According to OHA’s latest breakthrough case report, almost 30% of COVID-19-related deaths in Oregon during January were breakthrough cases.
In Baker County, 46.1% of cases for the week Jan. 30 to Feb. 5 — 53 of 115 — were breakthrough cases, the county’s highest percentage during the pandemic.
OHA does not list the number of breakthrough case deaths by county.
Schools
Mark Witty, Baker School District superintendent, said the absentee rate — which can result from a variety of issues, including COVID-19 infection or possible exposure — has dropped in district schools.
According to OHA, the most recent onset of an infection in a local school was on Jan. 31 at South Baker Intermediate.
There are no current outbreaks in Baker County schools, according to OHA.
Vaccinations
As has been the case since last fall, Baker County’s vaccination rate is the fifth-lowest among Oregon’s 36 counties. As of Thursday, Feb. 10, 55.5% of Baker County residents 18 or older have had at least one dose of vaccine, according to OHA. The statewide average is 82.6%.

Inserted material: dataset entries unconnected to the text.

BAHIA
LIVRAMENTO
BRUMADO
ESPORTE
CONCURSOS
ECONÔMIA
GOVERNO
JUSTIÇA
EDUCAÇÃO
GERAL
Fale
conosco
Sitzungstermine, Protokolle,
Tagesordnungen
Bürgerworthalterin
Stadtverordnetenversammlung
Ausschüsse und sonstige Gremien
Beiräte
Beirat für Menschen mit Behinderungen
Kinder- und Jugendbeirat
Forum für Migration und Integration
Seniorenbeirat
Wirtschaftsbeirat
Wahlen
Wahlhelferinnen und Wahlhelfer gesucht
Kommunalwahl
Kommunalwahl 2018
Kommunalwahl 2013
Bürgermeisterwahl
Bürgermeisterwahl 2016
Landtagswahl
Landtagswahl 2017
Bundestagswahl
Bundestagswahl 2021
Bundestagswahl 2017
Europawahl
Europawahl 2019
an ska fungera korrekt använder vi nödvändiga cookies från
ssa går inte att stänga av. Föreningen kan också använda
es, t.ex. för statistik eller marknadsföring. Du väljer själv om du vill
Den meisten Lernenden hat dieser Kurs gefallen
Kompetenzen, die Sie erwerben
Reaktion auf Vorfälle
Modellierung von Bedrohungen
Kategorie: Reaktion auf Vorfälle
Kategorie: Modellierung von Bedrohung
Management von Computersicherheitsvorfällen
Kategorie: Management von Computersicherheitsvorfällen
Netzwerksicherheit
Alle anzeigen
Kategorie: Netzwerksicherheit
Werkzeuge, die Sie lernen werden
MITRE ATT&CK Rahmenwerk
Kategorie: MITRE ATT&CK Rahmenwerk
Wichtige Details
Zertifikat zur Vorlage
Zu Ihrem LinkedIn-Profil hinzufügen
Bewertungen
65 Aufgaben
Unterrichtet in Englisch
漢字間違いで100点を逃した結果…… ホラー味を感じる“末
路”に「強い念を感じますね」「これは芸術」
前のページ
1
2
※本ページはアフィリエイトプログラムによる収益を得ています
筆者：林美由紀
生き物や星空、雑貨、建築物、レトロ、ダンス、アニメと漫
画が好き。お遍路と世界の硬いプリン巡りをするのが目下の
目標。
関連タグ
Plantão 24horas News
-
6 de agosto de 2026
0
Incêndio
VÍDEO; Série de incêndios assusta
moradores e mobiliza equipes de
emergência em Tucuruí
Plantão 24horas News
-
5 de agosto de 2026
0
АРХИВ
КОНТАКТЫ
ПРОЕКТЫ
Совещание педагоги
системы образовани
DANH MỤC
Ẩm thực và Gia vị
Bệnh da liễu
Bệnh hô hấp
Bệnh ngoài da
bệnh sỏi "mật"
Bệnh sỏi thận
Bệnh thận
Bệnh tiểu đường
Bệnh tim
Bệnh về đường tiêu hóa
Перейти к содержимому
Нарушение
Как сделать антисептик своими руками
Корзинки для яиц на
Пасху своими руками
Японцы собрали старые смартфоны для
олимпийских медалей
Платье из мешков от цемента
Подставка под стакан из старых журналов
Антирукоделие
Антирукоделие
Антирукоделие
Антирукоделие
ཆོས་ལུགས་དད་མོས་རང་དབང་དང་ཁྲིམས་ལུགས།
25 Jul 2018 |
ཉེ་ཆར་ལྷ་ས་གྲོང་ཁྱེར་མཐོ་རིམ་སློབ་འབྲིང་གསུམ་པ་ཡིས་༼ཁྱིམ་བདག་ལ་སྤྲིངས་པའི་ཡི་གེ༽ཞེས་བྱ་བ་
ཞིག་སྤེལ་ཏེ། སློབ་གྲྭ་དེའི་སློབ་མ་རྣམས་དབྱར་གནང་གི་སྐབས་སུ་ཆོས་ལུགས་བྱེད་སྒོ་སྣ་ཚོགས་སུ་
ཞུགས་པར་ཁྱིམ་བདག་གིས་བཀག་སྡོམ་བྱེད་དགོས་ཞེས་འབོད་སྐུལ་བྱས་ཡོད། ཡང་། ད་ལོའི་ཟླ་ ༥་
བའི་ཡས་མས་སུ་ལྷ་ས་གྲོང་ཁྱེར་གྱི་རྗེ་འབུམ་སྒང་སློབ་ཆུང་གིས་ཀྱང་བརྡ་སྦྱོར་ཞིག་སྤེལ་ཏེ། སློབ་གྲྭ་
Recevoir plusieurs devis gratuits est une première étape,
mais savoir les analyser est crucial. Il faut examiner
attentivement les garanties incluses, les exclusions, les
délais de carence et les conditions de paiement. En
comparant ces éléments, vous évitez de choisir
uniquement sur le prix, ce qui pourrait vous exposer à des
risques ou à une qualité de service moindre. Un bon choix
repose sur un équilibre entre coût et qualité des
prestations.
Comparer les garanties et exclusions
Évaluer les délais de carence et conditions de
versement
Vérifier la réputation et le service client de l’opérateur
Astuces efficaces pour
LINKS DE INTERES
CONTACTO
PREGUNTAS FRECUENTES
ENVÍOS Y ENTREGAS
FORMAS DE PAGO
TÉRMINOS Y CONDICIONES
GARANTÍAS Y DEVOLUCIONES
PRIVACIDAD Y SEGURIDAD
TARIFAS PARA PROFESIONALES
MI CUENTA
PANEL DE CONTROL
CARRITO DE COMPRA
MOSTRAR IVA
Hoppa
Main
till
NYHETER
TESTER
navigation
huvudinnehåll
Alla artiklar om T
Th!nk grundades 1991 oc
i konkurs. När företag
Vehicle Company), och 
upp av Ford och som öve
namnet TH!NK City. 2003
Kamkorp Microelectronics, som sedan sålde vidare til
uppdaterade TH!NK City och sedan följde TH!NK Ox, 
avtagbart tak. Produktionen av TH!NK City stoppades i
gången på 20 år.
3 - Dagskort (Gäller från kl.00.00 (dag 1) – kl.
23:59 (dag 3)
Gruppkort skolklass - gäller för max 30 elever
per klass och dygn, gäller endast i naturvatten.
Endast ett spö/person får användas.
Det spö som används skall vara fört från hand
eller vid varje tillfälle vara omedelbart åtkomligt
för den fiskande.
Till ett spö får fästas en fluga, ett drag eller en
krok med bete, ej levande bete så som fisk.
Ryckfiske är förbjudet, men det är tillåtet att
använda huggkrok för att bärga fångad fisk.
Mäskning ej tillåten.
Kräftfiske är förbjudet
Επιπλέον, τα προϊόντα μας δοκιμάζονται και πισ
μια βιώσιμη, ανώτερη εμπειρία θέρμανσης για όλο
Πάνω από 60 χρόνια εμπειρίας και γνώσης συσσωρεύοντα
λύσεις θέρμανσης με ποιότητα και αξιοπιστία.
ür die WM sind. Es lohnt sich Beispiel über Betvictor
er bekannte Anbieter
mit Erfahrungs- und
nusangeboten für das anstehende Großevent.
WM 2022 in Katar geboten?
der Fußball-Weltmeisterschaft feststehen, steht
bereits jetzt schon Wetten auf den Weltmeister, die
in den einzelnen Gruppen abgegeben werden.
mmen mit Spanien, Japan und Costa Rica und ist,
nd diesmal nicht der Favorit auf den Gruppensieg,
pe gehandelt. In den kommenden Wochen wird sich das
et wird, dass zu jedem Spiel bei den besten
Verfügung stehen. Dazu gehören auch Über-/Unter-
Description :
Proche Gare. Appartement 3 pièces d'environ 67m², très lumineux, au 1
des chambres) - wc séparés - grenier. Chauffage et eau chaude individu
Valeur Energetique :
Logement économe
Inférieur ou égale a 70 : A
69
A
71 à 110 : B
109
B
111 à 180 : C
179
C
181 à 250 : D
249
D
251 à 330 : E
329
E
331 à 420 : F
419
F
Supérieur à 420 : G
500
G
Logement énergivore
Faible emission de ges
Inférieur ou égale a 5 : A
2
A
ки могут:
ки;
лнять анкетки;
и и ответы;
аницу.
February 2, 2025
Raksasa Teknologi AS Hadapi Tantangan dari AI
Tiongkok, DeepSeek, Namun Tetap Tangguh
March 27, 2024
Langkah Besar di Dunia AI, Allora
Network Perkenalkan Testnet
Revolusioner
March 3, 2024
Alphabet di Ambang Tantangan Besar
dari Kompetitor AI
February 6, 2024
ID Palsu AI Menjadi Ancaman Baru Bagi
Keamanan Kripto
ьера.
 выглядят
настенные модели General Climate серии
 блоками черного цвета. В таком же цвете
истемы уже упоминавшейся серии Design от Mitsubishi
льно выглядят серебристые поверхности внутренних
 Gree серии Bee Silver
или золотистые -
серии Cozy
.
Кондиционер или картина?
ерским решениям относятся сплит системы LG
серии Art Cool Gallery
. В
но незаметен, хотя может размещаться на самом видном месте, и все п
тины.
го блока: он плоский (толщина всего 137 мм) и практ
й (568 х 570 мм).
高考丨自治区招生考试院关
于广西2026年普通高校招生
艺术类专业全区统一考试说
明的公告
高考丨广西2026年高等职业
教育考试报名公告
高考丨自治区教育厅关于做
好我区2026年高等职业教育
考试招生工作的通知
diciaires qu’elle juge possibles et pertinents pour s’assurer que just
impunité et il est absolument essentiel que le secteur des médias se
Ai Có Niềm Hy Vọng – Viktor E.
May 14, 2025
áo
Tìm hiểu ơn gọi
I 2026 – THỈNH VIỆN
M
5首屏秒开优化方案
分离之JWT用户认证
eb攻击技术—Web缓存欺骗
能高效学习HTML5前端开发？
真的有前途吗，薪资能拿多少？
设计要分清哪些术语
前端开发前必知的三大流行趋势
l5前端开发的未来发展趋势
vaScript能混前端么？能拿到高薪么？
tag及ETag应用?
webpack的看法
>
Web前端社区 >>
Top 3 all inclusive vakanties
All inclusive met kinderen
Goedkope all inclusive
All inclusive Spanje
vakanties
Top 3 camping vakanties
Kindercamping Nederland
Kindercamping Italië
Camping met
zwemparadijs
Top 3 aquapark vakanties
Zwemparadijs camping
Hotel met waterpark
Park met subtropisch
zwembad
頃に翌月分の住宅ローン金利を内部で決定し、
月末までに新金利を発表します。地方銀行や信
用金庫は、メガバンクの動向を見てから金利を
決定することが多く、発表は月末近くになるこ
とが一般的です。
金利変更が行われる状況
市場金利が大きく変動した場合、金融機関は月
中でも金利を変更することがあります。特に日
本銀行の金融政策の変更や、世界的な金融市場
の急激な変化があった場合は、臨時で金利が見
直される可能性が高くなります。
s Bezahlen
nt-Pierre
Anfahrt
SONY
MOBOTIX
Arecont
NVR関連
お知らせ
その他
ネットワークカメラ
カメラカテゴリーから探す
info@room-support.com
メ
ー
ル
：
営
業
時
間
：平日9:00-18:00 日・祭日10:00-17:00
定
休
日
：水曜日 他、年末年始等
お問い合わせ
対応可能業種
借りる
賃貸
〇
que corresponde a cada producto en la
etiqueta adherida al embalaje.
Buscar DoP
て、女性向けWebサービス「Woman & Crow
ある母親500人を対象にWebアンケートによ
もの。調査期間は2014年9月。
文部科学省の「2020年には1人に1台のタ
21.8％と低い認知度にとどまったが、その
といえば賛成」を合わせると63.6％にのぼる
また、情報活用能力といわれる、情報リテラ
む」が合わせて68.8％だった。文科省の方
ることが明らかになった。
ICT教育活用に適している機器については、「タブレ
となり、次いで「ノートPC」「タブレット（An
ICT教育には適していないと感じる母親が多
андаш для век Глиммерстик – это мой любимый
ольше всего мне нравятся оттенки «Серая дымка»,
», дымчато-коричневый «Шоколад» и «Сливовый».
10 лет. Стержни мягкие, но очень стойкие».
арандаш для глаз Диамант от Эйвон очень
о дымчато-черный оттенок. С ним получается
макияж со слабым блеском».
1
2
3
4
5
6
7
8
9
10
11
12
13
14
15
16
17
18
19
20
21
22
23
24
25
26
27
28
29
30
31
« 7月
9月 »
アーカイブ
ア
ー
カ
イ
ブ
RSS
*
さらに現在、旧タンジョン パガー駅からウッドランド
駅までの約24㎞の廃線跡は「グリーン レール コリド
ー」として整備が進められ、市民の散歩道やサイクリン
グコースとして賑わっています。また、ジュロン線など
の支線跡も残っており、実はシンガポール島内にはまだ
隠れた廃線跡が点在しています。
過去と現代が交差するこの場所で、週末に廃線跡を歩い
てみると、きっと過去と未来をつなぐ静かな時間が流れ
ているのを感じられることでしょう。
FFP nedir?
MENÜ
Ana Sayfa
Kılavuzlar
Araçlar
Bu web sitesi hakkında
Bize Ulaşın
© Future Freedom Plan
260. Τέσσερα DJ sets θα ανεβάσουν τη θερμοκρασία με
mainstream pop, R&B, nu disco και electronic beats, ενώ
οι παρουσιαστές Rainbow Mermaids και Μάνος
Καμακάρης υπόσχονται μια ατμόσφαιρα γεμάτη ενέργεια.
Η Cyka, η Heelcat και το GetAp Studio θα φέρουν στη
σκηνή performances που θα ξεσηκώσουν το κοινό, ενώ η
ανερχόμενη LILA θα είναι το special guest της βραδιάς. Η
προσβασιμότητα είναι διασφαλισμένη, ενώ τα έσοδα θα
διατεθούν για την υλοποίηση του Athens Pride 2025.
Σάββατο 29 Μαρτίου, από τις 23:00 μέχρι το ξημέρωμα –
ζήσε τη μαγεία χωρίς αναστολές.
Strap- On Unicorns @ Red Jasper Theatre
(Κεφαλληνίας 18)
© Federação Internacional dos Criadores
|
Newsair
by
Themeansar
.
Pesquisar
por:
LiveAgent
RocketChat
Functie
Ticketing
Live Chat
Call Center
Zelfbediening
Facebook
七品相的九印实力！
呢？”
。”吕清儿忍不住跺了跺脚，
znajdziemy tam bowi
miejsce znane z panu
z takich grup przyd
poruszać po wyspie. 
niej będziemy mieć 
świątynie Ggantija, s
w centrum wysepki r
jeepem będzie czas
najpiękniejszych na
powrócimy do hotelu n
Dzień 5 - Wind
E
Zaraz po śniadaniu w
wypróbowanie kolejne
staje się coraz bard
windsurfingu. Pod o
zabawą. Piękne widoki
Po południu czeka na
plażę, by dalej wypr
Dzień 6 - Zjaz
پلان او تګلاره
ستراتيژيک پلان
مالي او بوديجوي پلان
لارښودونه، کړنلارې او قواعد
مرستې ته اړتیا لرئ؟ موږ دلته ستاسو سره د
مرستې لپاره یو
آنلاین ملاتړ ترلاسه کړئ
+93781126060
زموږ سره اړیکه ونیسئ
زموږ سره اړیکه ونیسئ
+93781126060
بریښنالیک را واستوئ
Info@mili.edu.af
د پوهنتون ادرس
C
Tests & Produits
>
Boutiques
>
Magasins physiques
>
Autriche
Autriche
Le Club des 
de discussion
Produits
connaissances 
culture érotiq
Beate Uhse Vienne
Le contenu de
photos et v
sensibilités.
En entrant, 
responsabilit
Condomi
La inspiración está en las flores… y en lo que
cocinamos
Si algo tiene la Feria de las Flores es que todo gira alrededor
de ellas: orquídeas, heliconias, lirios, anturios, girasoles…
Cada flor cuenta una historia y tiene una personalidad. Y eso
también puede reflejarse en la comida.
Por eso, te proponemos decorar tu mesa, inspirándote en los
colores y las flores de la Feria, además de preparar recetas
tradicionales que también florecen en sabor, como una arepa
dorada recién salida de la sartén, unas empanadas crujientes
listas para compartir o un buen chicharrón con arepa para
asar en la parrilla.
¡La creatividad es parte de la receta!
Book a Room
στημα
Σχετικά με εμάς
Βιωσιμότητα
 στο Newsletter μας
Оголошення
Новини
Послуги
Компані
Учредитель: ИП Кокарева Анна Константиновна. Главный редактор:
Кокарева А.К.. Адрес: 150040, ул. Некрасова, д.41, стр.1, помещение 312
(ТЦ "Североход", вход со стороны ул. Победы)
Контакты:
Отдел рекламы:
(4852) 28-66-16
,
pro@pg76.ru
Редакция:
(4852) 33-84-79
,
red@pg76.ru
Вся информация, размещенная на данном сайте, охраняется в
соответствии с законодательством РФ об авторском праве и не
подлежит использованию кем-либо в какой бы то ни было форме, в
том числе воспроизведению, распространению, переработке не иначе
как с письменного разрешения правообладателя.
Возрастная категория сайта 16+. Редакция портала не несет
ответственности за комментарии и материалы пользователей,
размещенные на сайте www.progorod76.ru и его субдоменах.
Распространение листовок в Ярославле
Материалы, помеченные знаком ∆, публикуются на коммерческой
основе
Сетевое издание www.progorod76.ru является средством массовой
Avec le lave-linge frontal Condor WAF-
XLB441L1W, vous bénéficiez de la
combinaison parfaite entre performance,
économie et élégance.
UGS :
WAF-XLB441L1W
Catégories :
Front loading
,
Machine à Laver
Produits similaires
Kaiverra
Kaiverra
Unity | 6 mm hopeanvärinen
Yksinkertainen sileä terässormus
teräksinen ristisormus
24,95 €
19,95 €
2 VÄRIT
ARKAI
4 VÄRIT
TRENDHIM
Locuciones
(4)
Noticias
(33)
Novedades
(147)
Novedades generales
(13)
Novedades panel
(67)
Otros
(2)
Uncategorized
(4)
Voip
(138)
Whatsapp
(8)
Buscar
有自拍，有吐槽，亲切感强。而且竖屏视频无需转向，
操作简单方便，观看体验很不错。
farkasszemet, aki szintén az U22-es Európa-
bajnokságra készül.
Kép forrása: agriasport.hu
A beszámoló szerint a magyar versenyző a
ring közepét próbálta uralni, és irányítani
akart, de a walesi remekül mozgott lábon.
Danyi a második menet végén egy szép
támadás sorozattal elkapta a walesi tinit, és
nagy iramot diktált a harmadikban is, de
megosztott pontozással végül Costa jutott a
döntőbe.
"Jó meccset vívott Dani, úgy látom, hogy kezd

The four counties with a lower vaccination rate are Lake (45.7%), Malheur (50.1%), Grant (51.3%) and Gilliam (52.2%).
Rates for other counties in Northeastern Oregon: Wallowa (71.9%), Union (60.6%), Morrow (59.9%) and Umatilla (58.5%).
Baker County’s running seven-day daily average of doses administered has dropped from 34 on Jan. 13 to 12 on Feb. 8.
Gary A. Warner of the Oregon Capital Bureau contributed to this story.